Case Name: In re Theodore YOUNG, Sr., Petitioner
Court: United States Court of Appeals for the Third Circuit
Jurisdiction: United States
Decision Date: 2016-05-05
Citations: 639 F. App'x 72
Docket Number: No. 16-1606
Parties: In re Theodore YOUNG, Sr., Petitioner.
Judges: Before: FISHER, JORDAN and VANASKIE, Circuit Judges.
Reporter: West's Federal Appendix
Volume: 639
Pages: 72–73

Head Matter:
In re Theodore YOUNG, Sr., Petitioner.
No. 16-1606.
United States Court of Appeals, Third Circuit.
Submitted Pursuant to Rule 21, Fed. R.App. P. April 28, 2016.
Opinion filed: May 5, 2016.
Theodore Young, Sr., Minersville, PA, pro se.

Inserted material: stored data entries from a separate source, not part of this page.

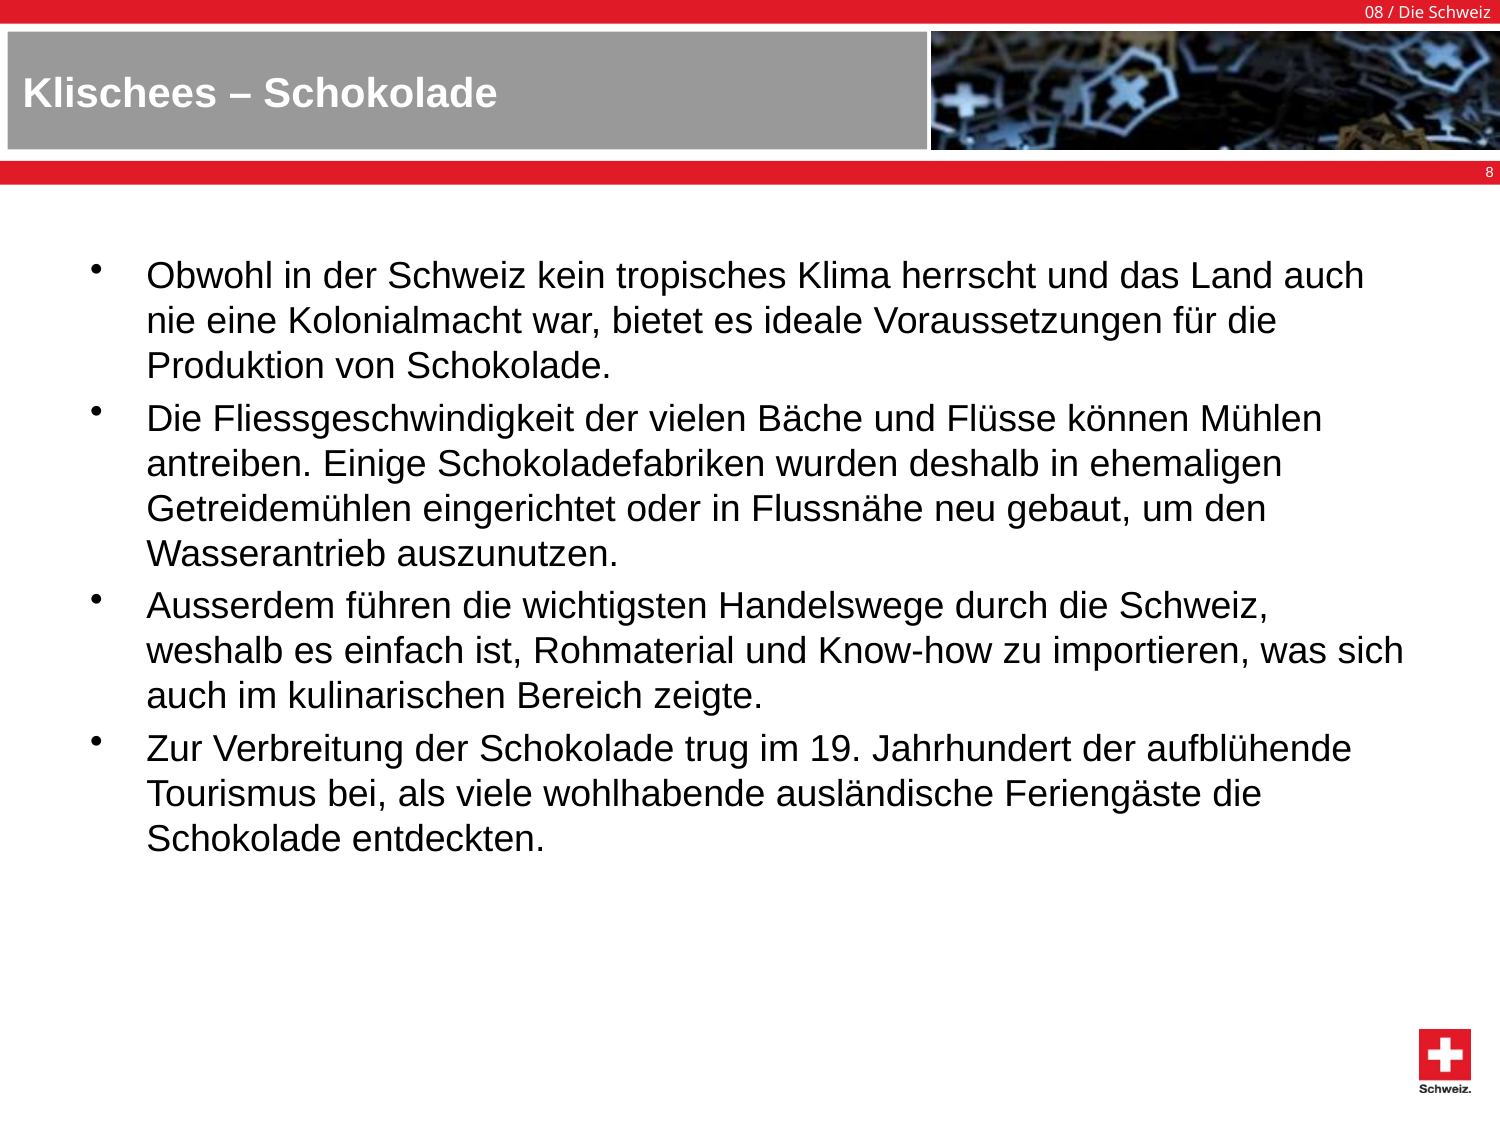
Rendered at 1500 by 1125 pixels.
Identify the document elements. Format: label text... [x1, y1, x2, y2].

picture [1419, 1029, 1471, 1093]
slide_number 8 [1158, 154, 1500, 234]
picture [931, 31, 1500, 150]
title Klischees – Schokolade [7, 31, 928, 150]
list Obwohl in der Schweiz kein tropisches Klima herrscht und das Land auch nie eine Kolonialmacht war, bietet es ideale Voraussetzungen für die Produktion von Schokolade. Die Fliessgeschwindigkeit der vielen Bäche und Flüsse können Mühlen antreiben. Einige Schokoladefabriken wurden deshalb in ehemaligen Getreidemühlen eingerichtet oder in Flussnähe neu gebaut, um den Wasserantrieb auszunutzen. Ausserdem führen die wichtigsten Handelswege durch die Schweiz, weshalb es einfach ist, Rohmaterial und Know-how zu importieren, was sich auch im kulinarischen Bereich zeigte. Zur Verbreitung der Schokolade trug im 19. Jahrhundert der aufblühende Tourismus bei, als viele wohlhabende ausländische Feriengäste die Schokolade entdeckten. [75, 243, 1425, 986]
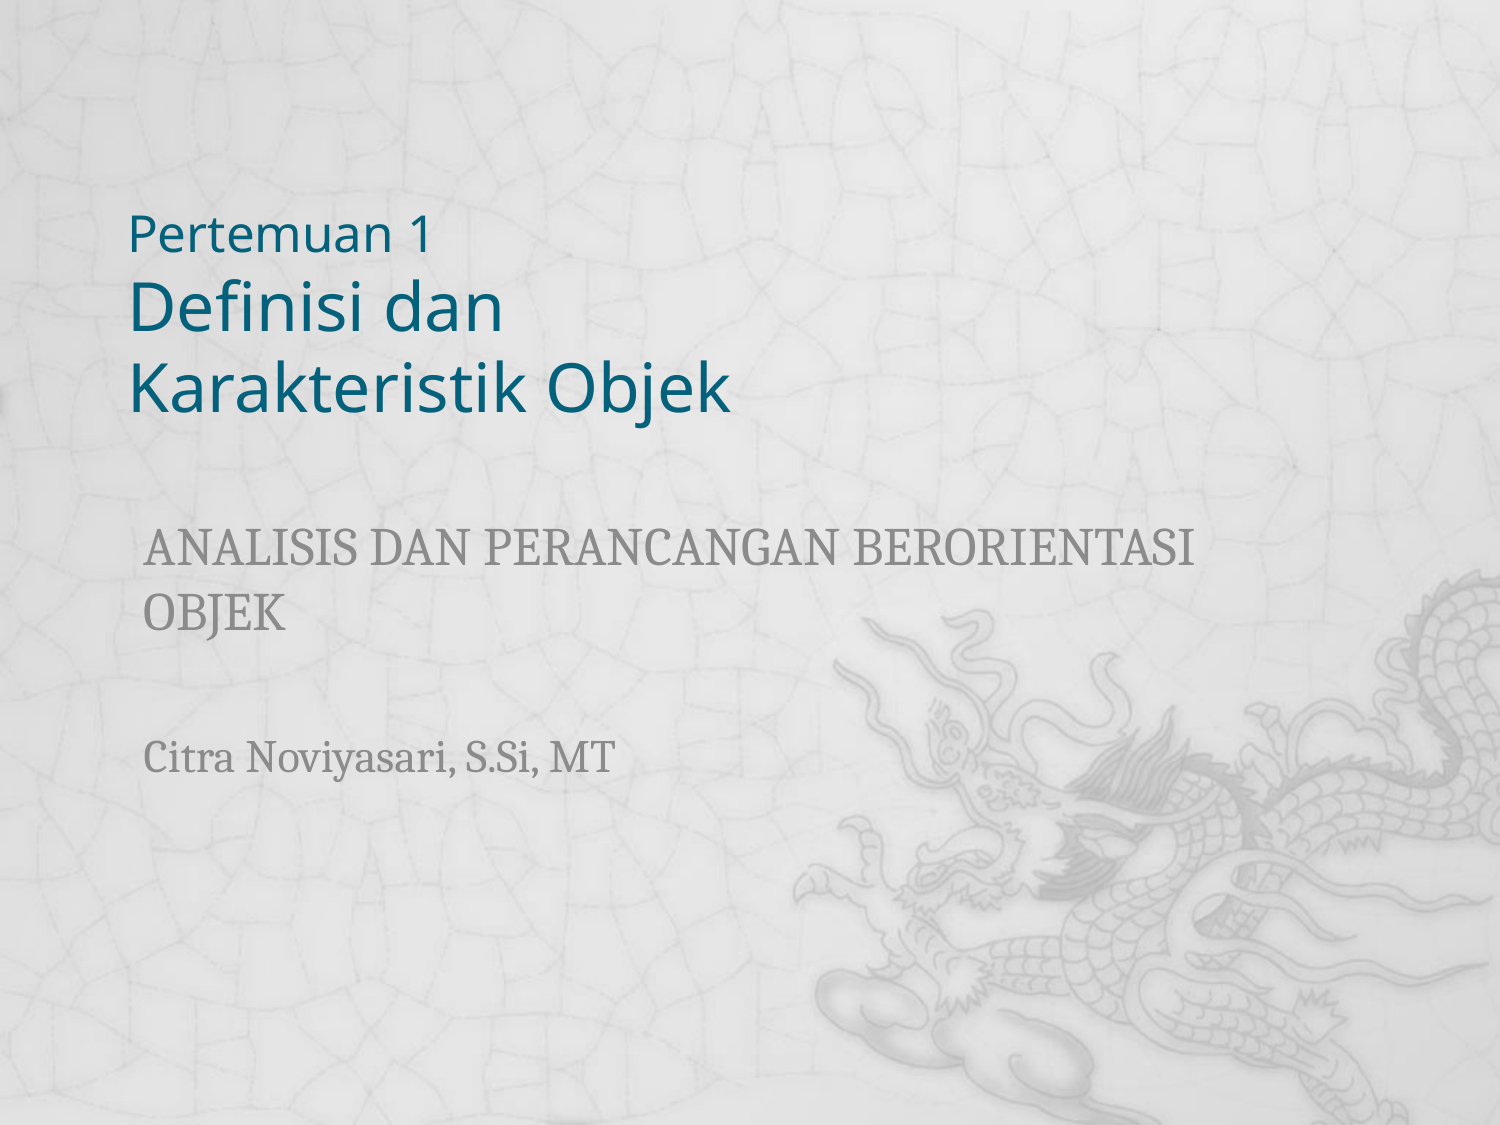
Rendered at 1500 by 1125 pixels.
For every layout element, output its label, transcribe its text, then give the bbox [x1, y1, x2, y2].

Before: FISHER, JORDAN and VANASKIE, Circuit Judges.

Opinion:
OPINION
PER CURIAM.
Theodore Young, Sr., is a federal prisoner currently incarcerated at FCI-Schuylkill in Minersville, Pennsylvania. In 2007, a jury in the Eastern District of Pennsylvania found Young guilty of conspiracy to distribute heroin and related crimes. The District Court sentenced him to 144 months in prison. Young was unsuccessful on direct appeal and in an initial motion to vacate his sentence under 28 U.S.C. § 2255.

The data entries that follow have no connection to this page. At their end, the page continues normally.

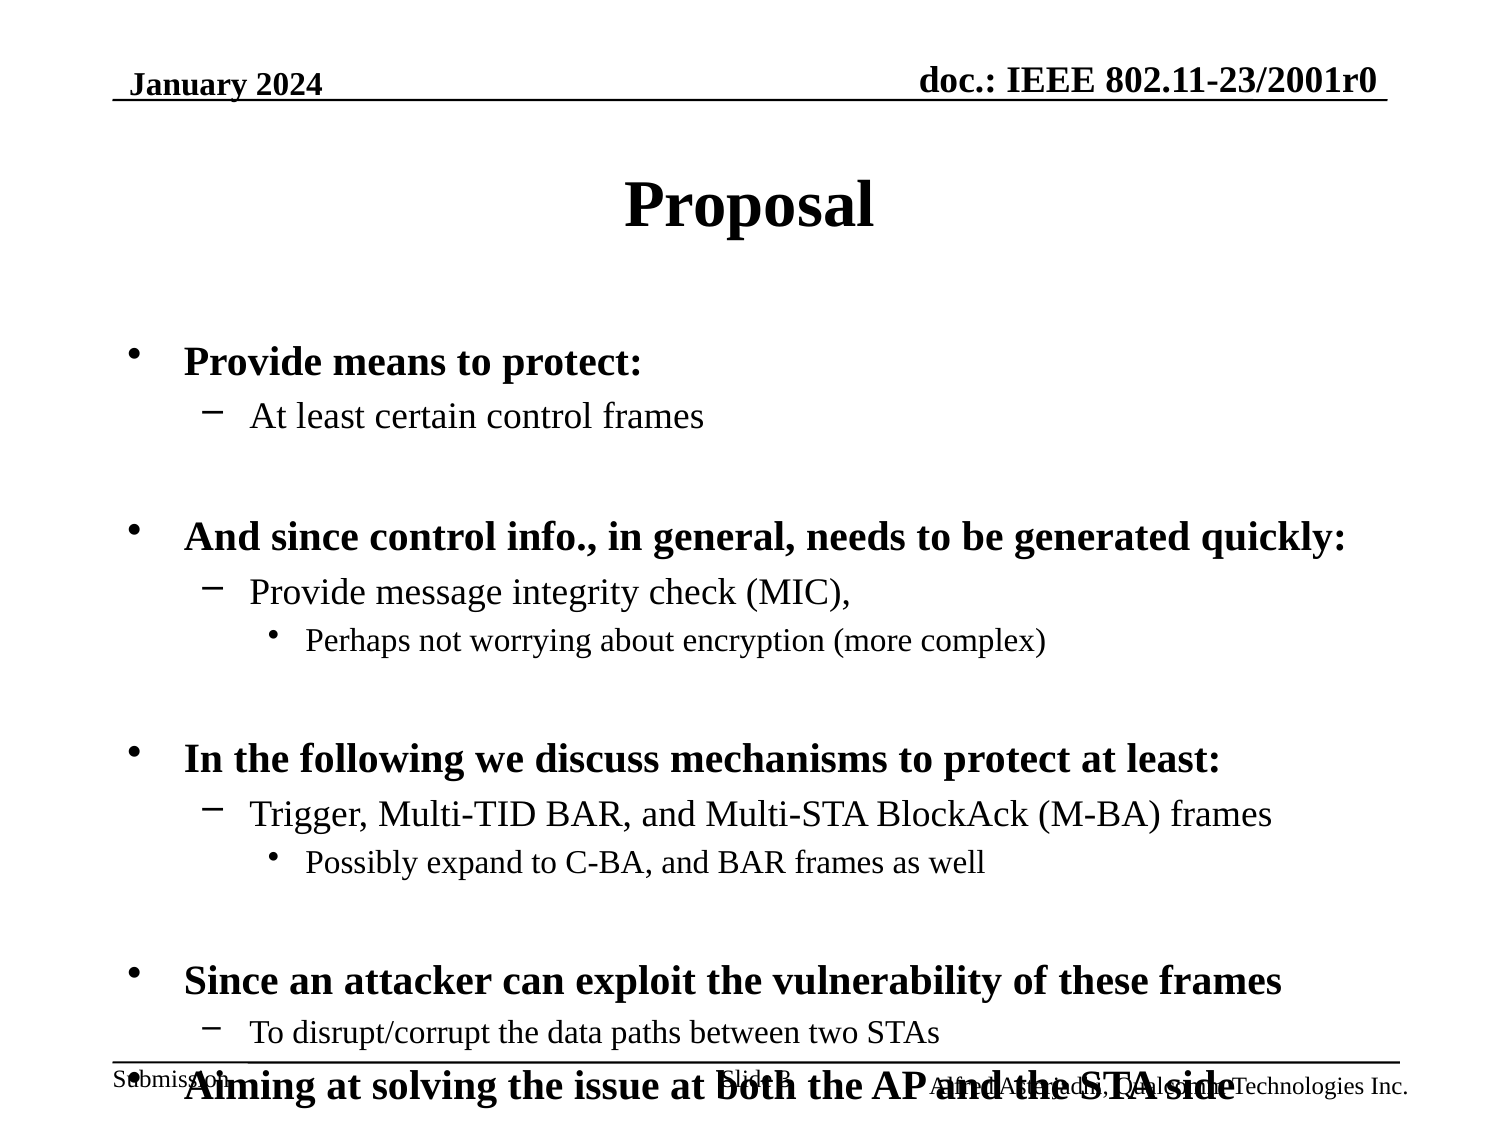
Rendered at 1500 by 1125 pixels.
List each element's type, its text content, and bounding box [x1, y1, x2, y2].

text_box January 2024 [114, 54, 372, 100]
list Provide means to protect: At least certain control frames And since control info., in general, needs to be generated quickly: Provide message integrity check (MIC), Perhaps not worrying about encryption (more complex) In the following we discuss mechanisms to protect at least: Trigger, Multi-TID BAR, and Multi-STA BlockAck (M-BA) frames Possibly expand to C-BA, and BAR frames as well Since an attacker can exploit the vulnerability of these frames To disrupt/corrupt the data paths between two STAs Aiming at solving the issue at both the AP and the STA side [112, 326, 1388, 1063]
footer Alfred Asterjadhi, Qualcomm Technologies Inc. [914, 1062, 1436, 1093]
slide_number Slide 3 [712, 1061, 800, 1093]
title Proposal [112, 112, 1388, 288]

In March 2014, Young filed another motion under § 2255. The District Court dismissed the motion as an unauthorized "second or successive" motion under 28 U.S.C. § 2255(h), and we denied Young's request for a certificate of appealability as well as his subsequent request for reconsideration. United States v. Young, C.A. No. 14-1910 (orders entered Aug. 4, 2014, and Mar. 24, 2015). Still proceeding in this Court, Young then filed a purported motion to reopen pursuant to Rule 60 of the Federal Rules of Civil Procedure. By order entered July 21, 2015, the Clerk informed Young that no action would be taken on the motion, which was explicitly addressed to this Court, because the Federal Rules of Civil Procedure do not apply to appellate proceedings here.
Young now asks us to issue a writ of mandamus compelling the District Court to rule on the Rule 60 motion — evidently because he believes that he filed it in that court. Because there is no such motion pending in the District Court, and because the Clerk of this Court already declined to take action on the motion filed here, we will deny the petition for writ of mandamus.
This disposition is not an opinion of the full Court and pursuant to I.O.P. 5.7 does not constitute binding precedent.
. We have jurisdiction pursuant to 28 U.S.C. § 1651.